## Description of the task
Revise the listing from the line containing "Bağlama Büyüsü konusunda en Etkili medyum" through the line containing "Hoca Bu güne", with "doğru yerdesiniz" changed to "doğru adrestesiniz" and everything else kept as it stands. Return only those lines.

## Input records
------------------------------------------------
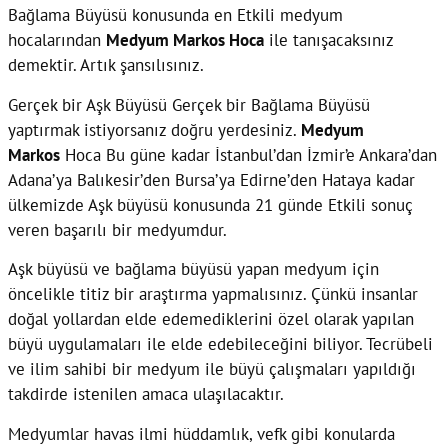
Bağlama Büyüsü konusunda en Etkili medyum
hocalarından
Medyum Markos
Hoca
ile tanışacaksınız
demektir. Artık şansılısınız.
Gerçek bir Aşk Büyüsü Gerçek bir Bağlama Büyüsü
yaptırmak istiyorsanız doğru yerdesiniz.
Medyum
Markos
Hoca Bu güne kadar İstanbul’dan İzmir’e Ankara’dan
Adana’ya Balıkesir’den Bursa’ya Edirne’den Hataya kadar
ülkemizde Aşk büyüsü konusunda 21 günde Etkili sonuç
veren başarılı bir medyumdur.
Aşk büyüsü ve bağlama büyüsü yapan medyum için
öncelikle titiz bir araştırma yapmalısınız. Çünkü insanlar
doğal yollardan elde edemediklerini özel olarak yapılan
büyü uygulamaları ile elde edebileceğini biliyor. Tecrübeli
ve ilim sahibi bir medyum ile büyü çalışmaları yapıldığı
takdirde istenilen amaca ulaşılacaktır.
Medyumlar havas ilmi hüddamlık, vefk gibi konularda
------------------------------------------------
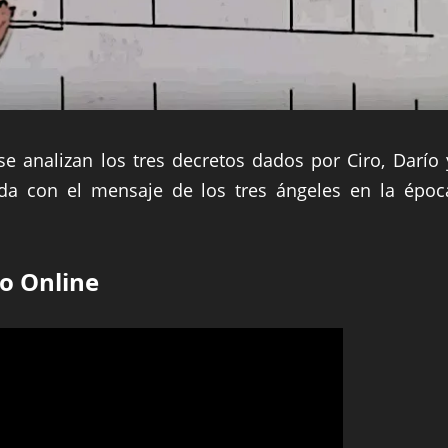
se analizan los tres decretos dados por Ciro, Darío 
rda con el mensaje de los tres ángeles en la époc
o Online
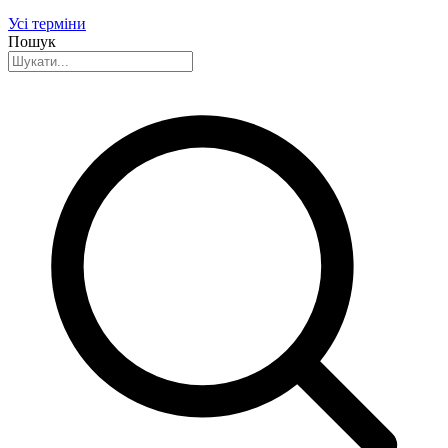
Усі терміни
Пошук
------------------------------------------------
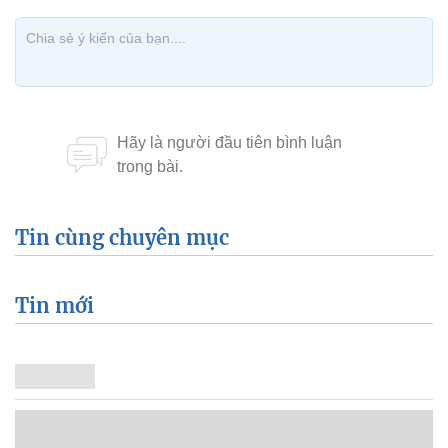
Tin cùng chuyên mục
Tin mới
------------------------------------------------
## Solution to the exercise
Bağlama Büyüsü konusunda en Etkili medyum
hocalarından
Medyum Markos
Hoca
ile tanışacaksınız
demektir. Artık şansılısınız.
Gerçek bir Aşk Büyüsü Gerçek bir Bağlama Büyüsü
yaptırmak istiyorsanız doğru adrestesiniz.
Medyum
Markos
Hoca Bu güne kadar İstanbul’dan İzmir’e Ankara’dan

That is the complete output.